The mansion was about to enter an even more eventful phase of its existence.

It was purchased by wealthy mortgage broker Sam Silverman and his wife, the former Irene Zambelli.  Mrs. Silverman had been born in poverty in New Orleans, the daughter of immigrants—her father was an Italian fish seller and her Greek mother was a seamstress.  After her father abandoned them, Irene’s mother brought her to New York to study ballet.  She sewed costumes to pay for the lessons.

Irene and her mother lived in a Hell’s Kitchen tenement, supported by Irene’s $36 a week salary dancing at Radio City Music Hall and her mother’s $28 sewing income.

And then along came Sam Silverman.  

Although the chorus girl had several wealthy admirers, reportedly including Admiral Richard Byrd, she chose Silverman, who was among the nation’s most successful mortgage brokers.  The couple was married in 1941.

The girl who had grown up in Louisiana poverty and struggled to pay rent on a West Side tenement was now living in an Upper East Side mansion, with other homes in Athens, Honolulu, and Paris.

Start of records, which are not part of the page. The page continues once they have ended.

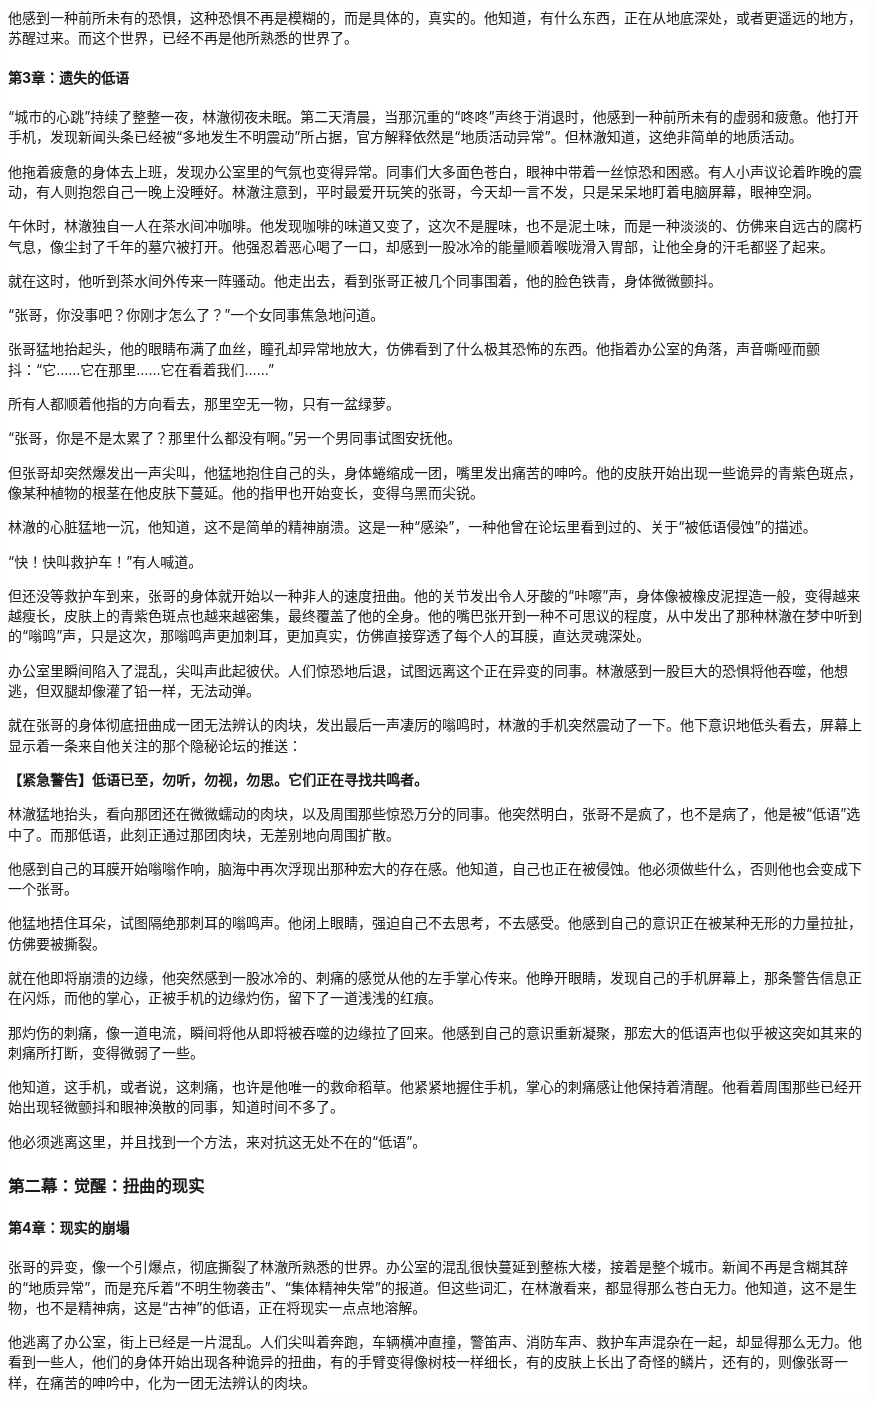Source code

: 他感到一种前所未有的恐惧，这种恐惧不再是模糊的，而是具体的，真实的。他知道，有什么东西，正在从地底深处，或者更遥远的地方，苏醒过来。而这个世界，已经不再是他所熟悉的世界了。

#### 第3章：遗失的低语

“城市的心跳”持续了整整一夜，林澈彻夜未眠。第二天清晨，当那沉重的“咚咚”声终于消退时，他感到一种前所未有的虚弱和疲惫。他打开手机，发现新闻头条已经被“多地发生不明震动”所占据，官方解释依然是“地质活动异常”。但林澈知道，这绝非简单的地质活动。

他拖着疲惫的身体去上班，发现办公室里的气氛也变得异常。同事们大多面色苍白，眼神中带着一丝惊恐和困惑。有人小声议论着昨晚的震动，有人则抱怨自己一晚上没睡好。林澈注意到，平时最爱开玩笑的张哥，今天却一言不发，只是呆呆地盯着电脑屏幕，眼神空洞。

午休时，林澈独自一人在茶水间冲咖啡。他发现咖啡的味道又变了，这次不是腥味，也不是泥土味，而是一种淡淡的、仿佛来自远古的腐朽气息，像尘封了千年的墓穴被打开。他强忍着恶心喝了一口，却感到一股冰冷的能量顺着喉咙滑入胃部，让他全身的汗毛都竖了起来。

就在这时，他听到茶水间外传来一阵骚动。他走出去，看到张哥正被几个同事围着，他的脸色铁青，身体微微颤抖。

“张哥，你没事吧？你刚才怎么了？”一个女同事焦急地问道。

张哥猛地抬起头，他的眼睛布满了血丝，瞳孔却异常地放大，仿佛看到了什么极其恐怖的东西。他指着办公室的角落，声音嘶哑而颤抖：“它……它在那里……它在看着我们……”

所有人都顺着他指的方向看去，那里空无一物，只有一盆绿萝。

“张哥，你是不是太累了？那里什么都没有啊。”另一个男同事试图安抚他。

但张哥却突然爆发出一声尖叫，他猛地抱住自己的头，身体蜷缩成一团，嘴里发出痛苦的呻吟。他的皮肤开始出现一些诡异的青紫色斑点，像某种植物的根茎在他皮肤下蔓延。他的指甲也开始变长，变得乌黑而尖锐。

林澈的心脏猛地一沉，他知道，这不是简单的精神崩溃。这是一种“感染”，一种他曾在论坛里看到过的、关于“被低语侵蚀”的描述。

“快！快叫救护车！”有人喊道。

但还没等救护车到来，张哥的身体就开始以一种非人的速度扭曲。他的关节发出令人牙酸的“咔嚓”声，身体像被橡皮泥捏造一般，变得越来越瘦长，皮肤上的青紫色斑点也越来越密集，最终覆盖了他的全身。他的嘴巴张开到一种不可思议的程度，从中发出了那种林澈在梦中听到的“嗡鸣”声，只是这次，那嗡鸣声更加刺耳，更加真实，仿佛直接穿透了每个人的耳膜，直达灵魂深处。

办公室里瞬间陷入了混乱，尖叫声此起彼伏。人们惊恐地后退，试图远离这个正在异变的同事。林澈感到一股巨大的恐惧将他吞噬，他想逃，但双腿却像灌了铅一样，无法动弹。

就在张哥的身体彻底扭曲成一团无法辨认的肉块，发出最后一声凄厉的嗡鸣时，林澈的手机突然震动了一下。他下意识地低头看去，屏幕上显示着一条来自他关注的那个隐秘论坛的推送：

**【紧急警告】低语已至，勿听，勿视，勿思。它们正在寻找共鸣者。**

林澈猛地抬头，看向那团还在微微蠕动的肉块，以及周围那些惊恐万分的同事。他突然明白，张哥不是疯了，也不是病了，他是被“低语”选中了。而那低语，此刻正通过那团肉块，无差别地向周围扩散。

他感到自己的耳膜开始嗡嗡作响，脑海中再次浮现出那种宏大的存在感。他知道，自己也正在被侵蚀。他必须做些什么，否则他也会变成下一个张哥。

他猛地捂住耳朵，试图隔绝那刺耳的嗡鸣声。他闭上眼睛，强迫自己不去思考，不去感受。他感到自己的意识正在被某种无形的力量拉扯，仿佛要被撕裂。

就在他即将崩溃的边缘，他突然感到一股冰冷的、刺痛的感觉从他的左手掌心传来。他睁开眼睛，发现自己的手机屏幕上，那条警告信息正在闪烁，而他的掌心，正被手机的边缘灼伤，留下了一道浅浅的红痕。

那灼伤的刺痛，像一道电流，瞬间将他从即将被吞噬的边缘拉了回来。他感到自己的意识重新凝聚，那宏大的低语声也似乎被这突如其来的刺痛所打断，变得微弱了一些。

他知道，这手机，或者说，这刺痛，也许是他唯一的救命稻草。他紧紧地握住手机，掌心的刺痛感让他保持着清醒。他看着周围那些已经开始出现轻微颤抖和眼神涣散的同事，知道时间不多了。

他必须逃离这里，并且找到一个方法，来对抗这无处不在的“低语”。

### 第二幕：觉醒：扭曲的现实

#### 第4章：现实的崩塌

张哥的异变，像一个引爆点，彻底撕裂了林澈所熟悉的世界。办公室的混乱很快蔓延到整栋大楼，接着是整个城市。新闻不再是含糊其辞的“地质异常”，而是充斥着“不明生物袭击”、“集体精神失常”的报道。但这些词汇，在林澈看来，都显得那么苍白无力。他知道，这不是生物，也不是精神病，这是“古神”的低语，正在将现实一点点地溶解。

他逃离了办公室，街上已经是一片混乱。人们尖叫着奔跑，车辆横冲直撞，警笛声、消防车声、救护车声混杂在一起，却显得那么无力。他看到一些人，他们的身体开始出现各种诡异的扭曲，有的手臂变得像树枝一样细长，有的皮肤上长出了奇怪的鳞片，还有的，则像张哥一样，在痛苦的呻吟中，化为一团无法辨认的肉块。
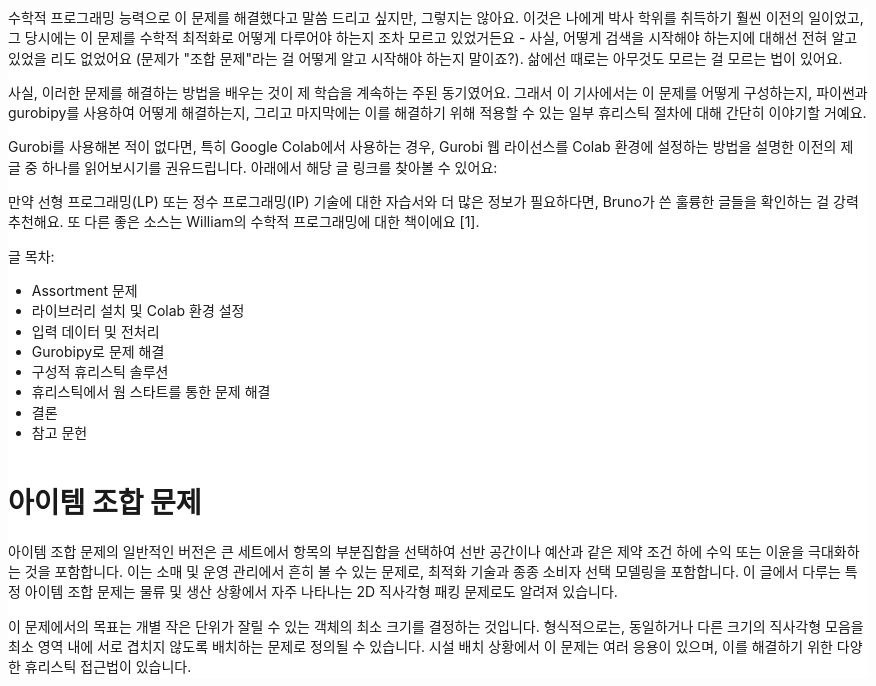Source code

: 수학적 프로그래밍 능력으로 이 문제를 해결했다고 말씀 드리고 싶지만, 그렇지는 않아요. 이것은 나에게 박사 학위를 취득하기 훨씬 이전의 일이었고, 그 당시에는 이 문제를 수학적 최적화로 어떻게 다루어야 하는지 조차 모르고 있었거든요 - 사실, 어떻게 검색을 시작해야 하는지에 대해선 전혀 알고 있었을 리도 없었어요 (문제가 "조합 문제"라는 걸 어떻게 알고 시작해야 하는지 말이죠?). 삶에선 때로는 아무것도 모르는 걸 모르는 법이 있어요.

사실, 이러한 문제를 해결하는 방법을 배우는 것이 제 학습을 계속하는 주된 동기였어요. 그래서 이 기사에서는 이 문제를 어떻게 구성하는지, 파이썬과 gurobipy를 사용하여 어떻게 해결하는지, 그리고 마지막에는 이를 해결하기 위해 적용할 수 있는 일부 휴리스틱 절차에 대해 간단히 이야기할 거예요.



<ins class="adsbygoogle"
     style="display:block"
     data-ad-client="ca-pub-4877378276818686"
     data-ad-slot="1898504329"
     data-ad-format="auto"
     data-full-width-responsive="true"></ins>

<script>
     (adsbygoogle = window.adsbygoogle || []).push({});
</script>

Gurobi를 사용해본 적이 없다면, 특히 Google Colab에서 사용하는 경우, Gurobi 웹 라이선스를 Colab 환경에 설정하는 방법을 설명한 이전의 제 글 중 하나를 읽어보시기를 권유드립니다. 아래에서 해당 글 링크를 찾아볼 수 있어요:

만약 선형 프로그래밍(LP) 또는 정수 프로그래밍(IP) 기술에 대한 자습서와 더 많은 정보가 필요하다면, Bruno가 쓴 훌륭한 글들을 확인하는 걸 강력 추천해요. 또 다른 좋은 소스는 William의 수학적 프로그래밍에 대한 책이에요 [1].

글 목차:

- Assortment 문제
- 라이브러리 설치 및 Colab 환경 설정
- 입력 데이터 및 전처리
- Gurobipy로 문제 해결
- 구성적 휴리스틱 솔루션
- 휴리스틱에서 웜 스타트를 통한 문제 해결
- 결론
- 참고 문헌



<ins class="adsbygoogle"
     style="display:block"
     data-ad-client="ca-pub-4877378276818686"
     data-ad-slot="1898504329"
     data-ad-format="auto"
     data-full-width-responsive="true"></ins>

<script>
     (adsbygoogle = window.adsbygoogle || []).push({});
</script>

# 아이템 조합 문제

아이템 조합 문제의 일반적인 버전은 큰 세트에서 항목의 부분집합을 선택하여 선반 공간이나 예산과 같은 제약 조건 하에 수익 또는 이윤을 극대화하는 것을 포함합니다. 이는 소매 및 운영 관리에서 흔히 볼 수 있는 문제로, 최적화 기술과 종종 소비자 선택 모델링을 포함합니다. 이 글에서 다루는 특정 아이템 조합 문제는 물류 및 생산 상황에서 자주 나타나는 2D 직사각형 패킹 문제로도 알려져 있습니다.

이 문제에서의 목표는 개별 작은 단위가 잘릴 수 있는 객체의 최소 크기를 결정하는 것입니다. 형식적으로는, 동일하거나 다른 크기의 직사각형 모음을 최소 영역 내에 서로 겹치지 않도록 배치하는 문제로 정의될 수 있습니다. 시설 배치 상황에서 이 문제는 여러 응용이 있으며, 이를 해결하기 위한 다양한 휴리스틱 접근법이 있습니다.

The limestone mansion was converted by James E. Casale to doctor’s offices and a handful of sprawling, luxurious apartments in 1957.   The former showgirl called the house “something between a posh hotel and a grand boarding house.”  Indeed, the upscale apartments became home to a diverse mixture of moneyed residents including Brooke Hayward and her husband, Peter Duchin, Daniel Day Lewis and the Marquess and Marchioness of Northampton.

Silverman died in 1980, leaving his entire estate to Irene, whose engaging and quirky personality made her a semi-celebrity in her own right.   By 1998 the 82-year old former Radio City Music Hall chorus girl had grown a bit pudgy; but her remarkable sense of humor and endearing personality were unchanged.

Fate knocked on the door of No. 20 East 65th Street on June 14, 1998 when 24-year old Kenneth Kimes arrived, seeking to rent the ground floor apartment.  Although he could provide no references, he did produce the first month’s rent--$6,000—in cash.    In an unusual drop of normal defenses, Irene allowed the young man and his mother, 64-year old Sante Kimes to move into the apartment.

Less than a month later, Irene Silverman had vanished.

The highly-publicized case of the missing socialite came to a tragic end when it was discovered that the mother-son team had murdered Irene in an attempt to obtain her house and her fortune.

In 2006 the mansion was converted to condominiums, commanding prices of around $17.5 million each.  The dignified architecture of the house with the eccentric carved face over the door demands attention on its own; the astounding history that unfolded with its walls makes it even more fascinating.
The apartments retain much of the original architectural detailing (note the new door that has been deftly cut into the side wall, not seen in the vintage photo above)-- photo priceypads.com

1 comment:

  1. This was so informative. I pass this house on occasion & now it has a new meaning. It always drew me in to stop & look at it. Vibes? I wish the Kimes’ would reveal what happened to Mrs. Silverman. Frightening what people do to each other. What a history! Thank you!!